Sir David Tang, globetrotter, entrepreneur, and the man about too many towns to mention, divides his time between homes in Hong Kong, mainland China and London. Here he offers stylish advice to everyday questions on property, interiors, etiquette at home (wherever you live) and anything else that may be bothering you.

With a home in Hong Kong, perhaps you could give some pointers on how to deal with neighbours such as Robert Mugabe or any other tyrants you may meet in social situations?

Although there was a rumour that Mrs Robert Mugabe and/or her daughter owned a property in Hong Kong, I was certainly not a neighbour.

But Mugabe did come to lunch at my house in Hong Kong some years ago. The president had not gone mad then. He was charming but, then, tyrants are always charming. He readily agreed to pose for a photograph with all my staff, who obviously thought he was a real “grand fromage”. He went off the rails a bit after this visit, though, and I might have an explanation.

The day was very hot, and my factotum, the Oddjob-lookalike Alex, who has now worked for me for 31 years, was serving curry. Alex had a propensity to sweat and, much to my alarm, he was dripping a great deal of his perspiration into the serving dish. The president did not notice this, as he was talking all the time, but I suspect that our curry, with the extra Oddjob ingredient, might have brought about his inexplicable behaviour afterwards.

So my advice about meeting tyrants or potential tyrants is try not to poison them. And always remember to hold on to any photographs with them. Look at what happened to Naomi Campbell when she met the charming Charles Taylor.


When is it appropriate to wear ethnic garb – Scottish kilt, Chinese silk gown, Bavarian Lederhosen etc – outside one’s home country?

It all depends whether you wish to bring attention upon yourself. You can certainly do that by dressing up, and you don’t need to go ethnic.

I remember the Duchess of York arriving at an event in a dress so incandescent, enormous and crumpled that she might have been mistaken for a work of art by Christo – or even for Frank Gehry’s Bilbao Guggenheim Museum itself.

That was a paradigm of how you don’t need to be in any ethnic mode and yet become the centre of attention. I often wear my Chinese silk or velvet outfit at black-tie dinners, and nobody fusses. But a couple of exceptions: a ninja tight-fitting suit or a flowing burka would stick out like sore thumbs.
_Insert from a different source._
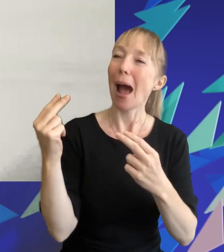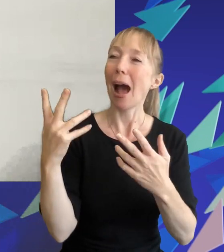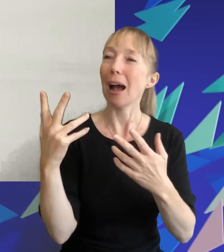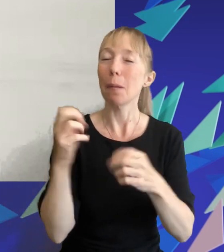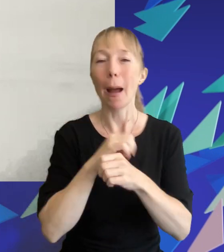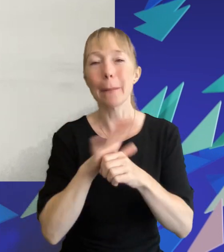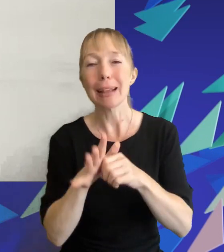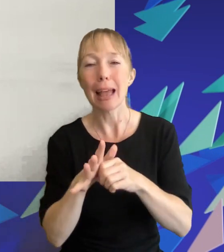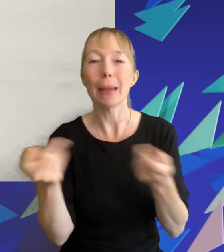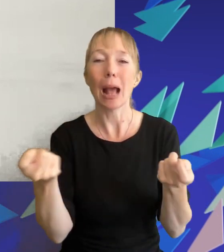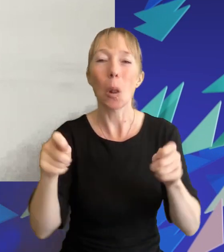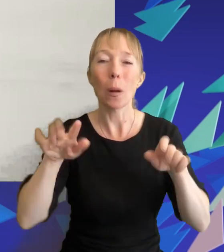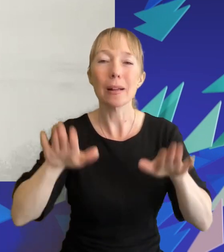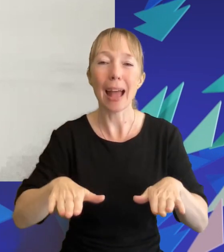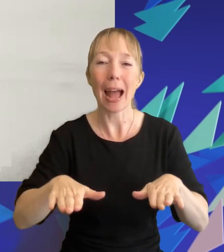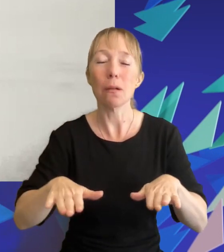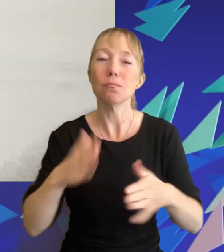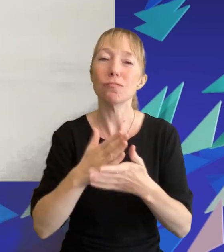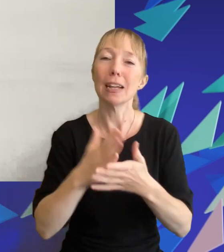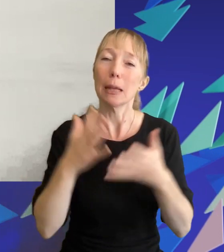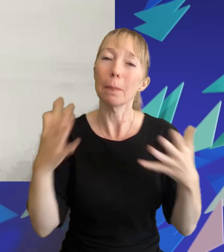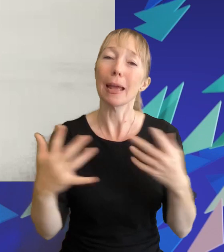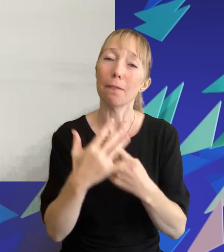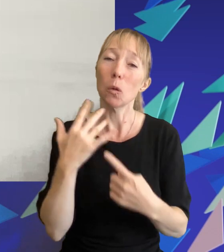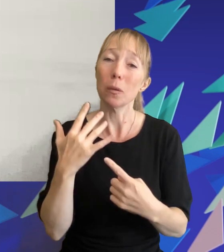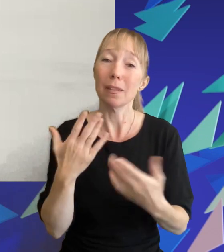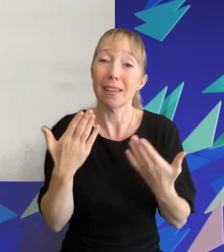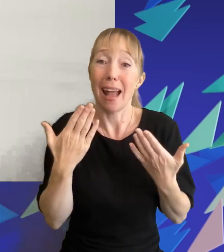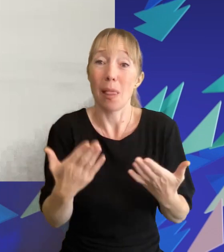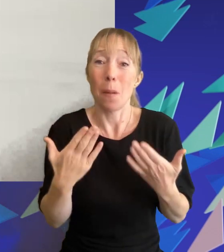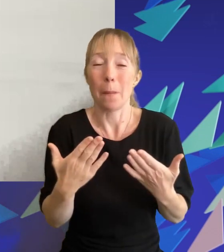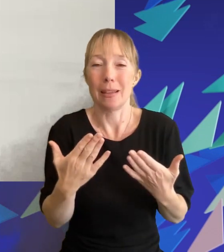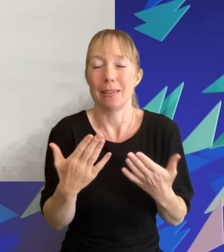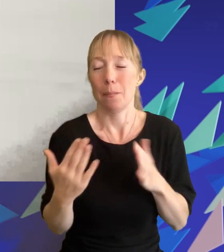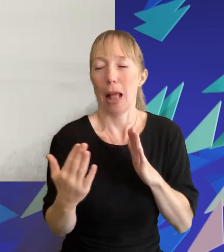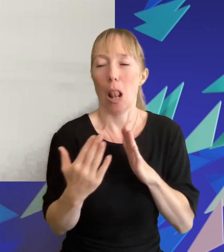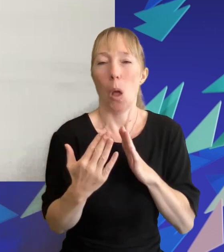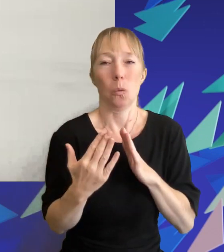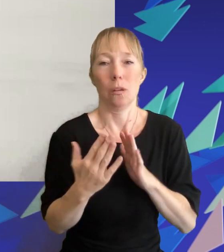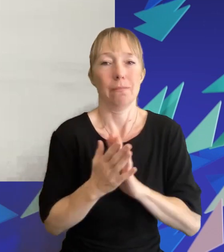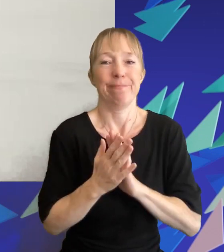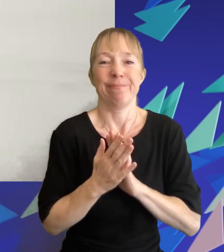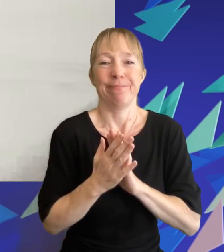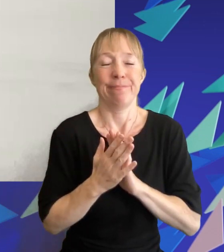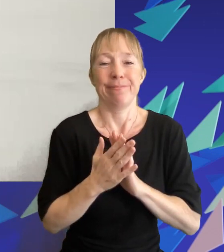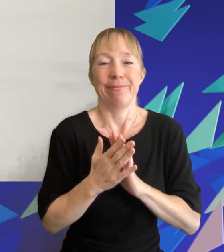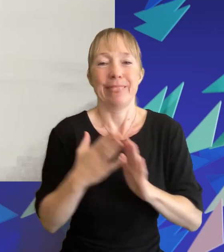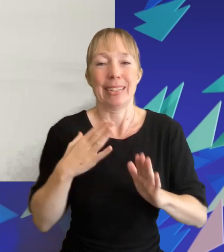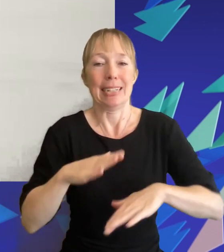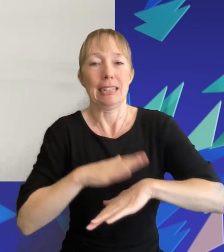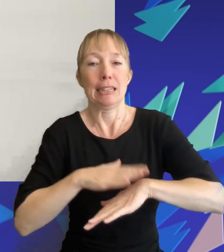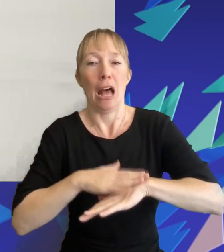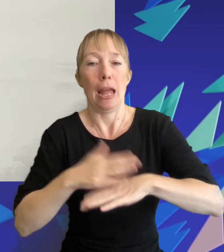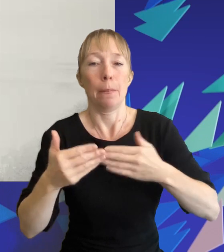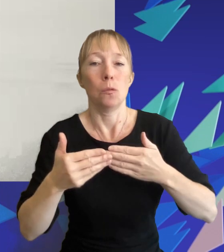and lockdown which has such a big influence on us but right now it's just like it's a little bit too close to home we're not far enough away from that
I wanted to like my mother-in-law but she talks so much and is so stingy I can hardly stand being around her. Despite my loathing, when she invited herself for a long weekend at our house, I agreed so my son could have grandma time. Her flight was a freebie and we fed, entertained, and chauffeured her. I made her bed and cleaned her bath while she watched. She is perfectly able and golfs weekly. How petty am I to resent her for not bringing a decent hostess gift? She brought a glamour photo of herself that didn’t look like her, a children’s paperback self-published by her neighbour and a pair of slippery socks four sizes too big for my son, which were bought at the airport.
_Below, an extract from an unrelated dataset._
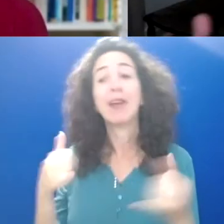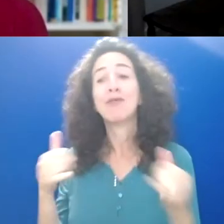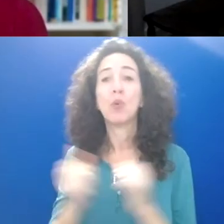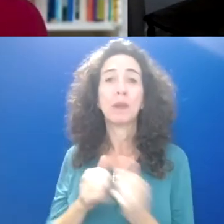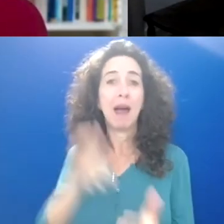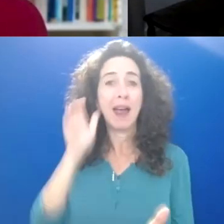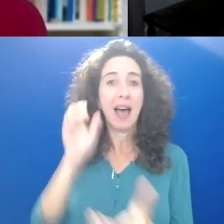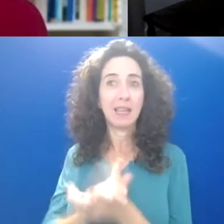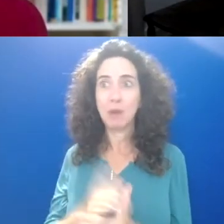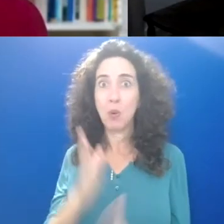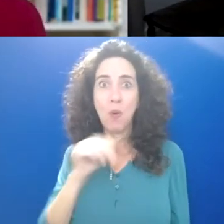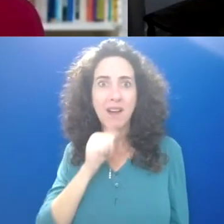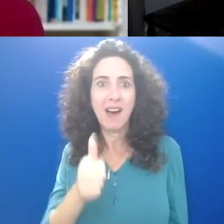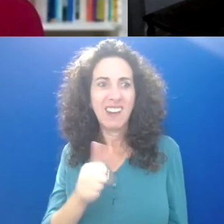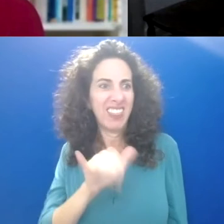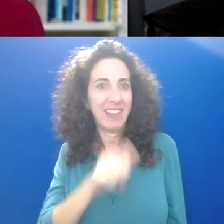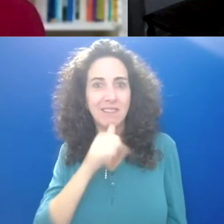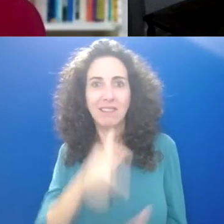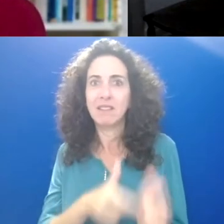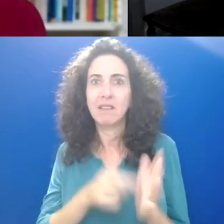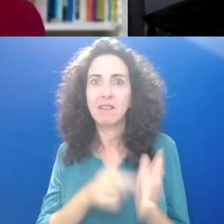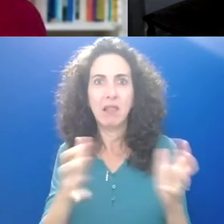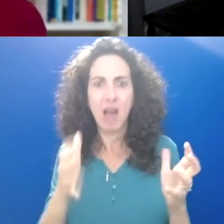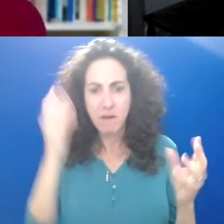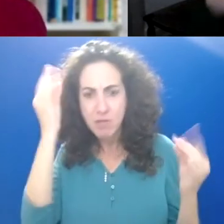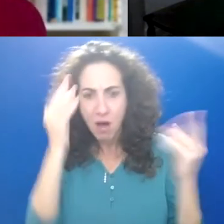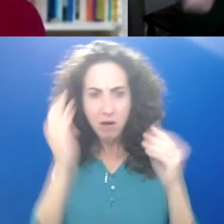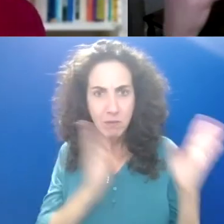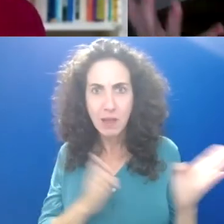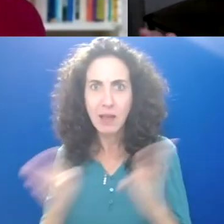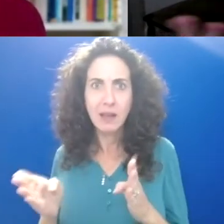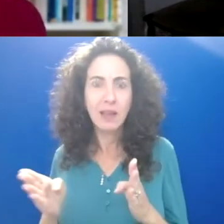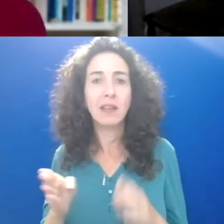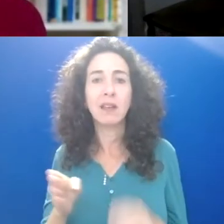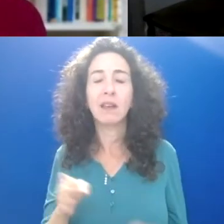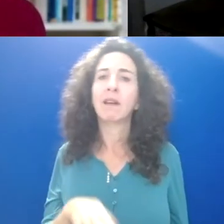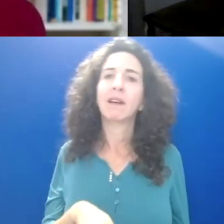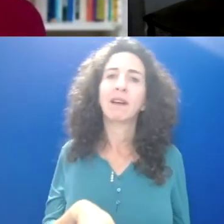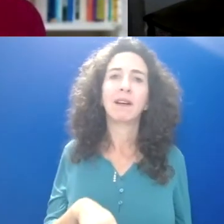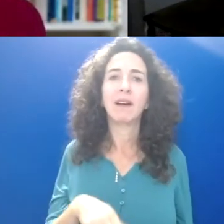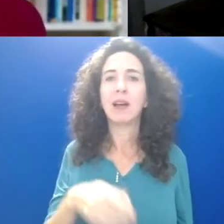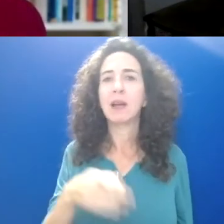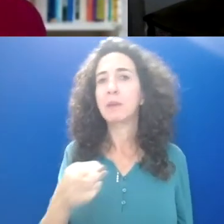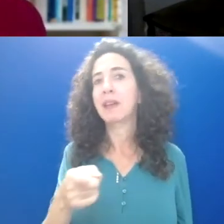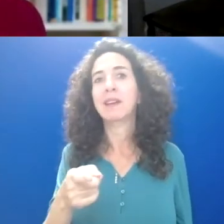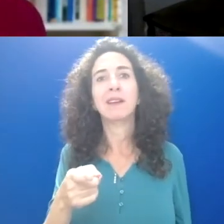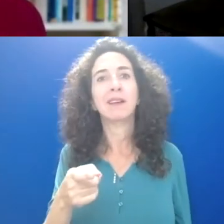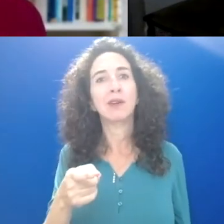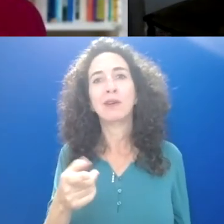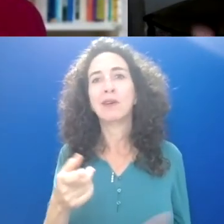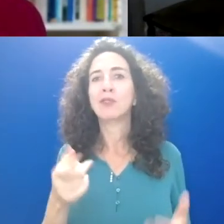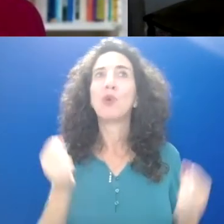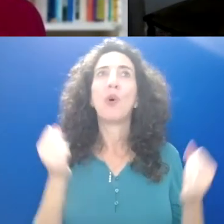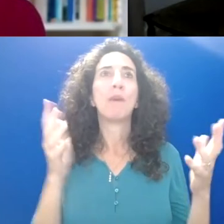don't berate yourself or get depressed, overly depressed, more depressed than you already are. Yeah. About the challenges we're facing. You know, there are more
Remember “mother-in-law” is an anagram of “Hitler woman”. And also remember the story of the man who said to his wife that he wanted to dock the small tail of their boxer dog owing to the imminent arrival of his mother-in-law. When questioned by his puzzled wife what the connection was, he replied: “Because I don’t wish there to be the slightest sign of welcome in the house when she comes.”

In other words, there is nothing you can do about mothers-in-law. They are part and parcel of the world’s sufferance, like, for some of us, anchovies.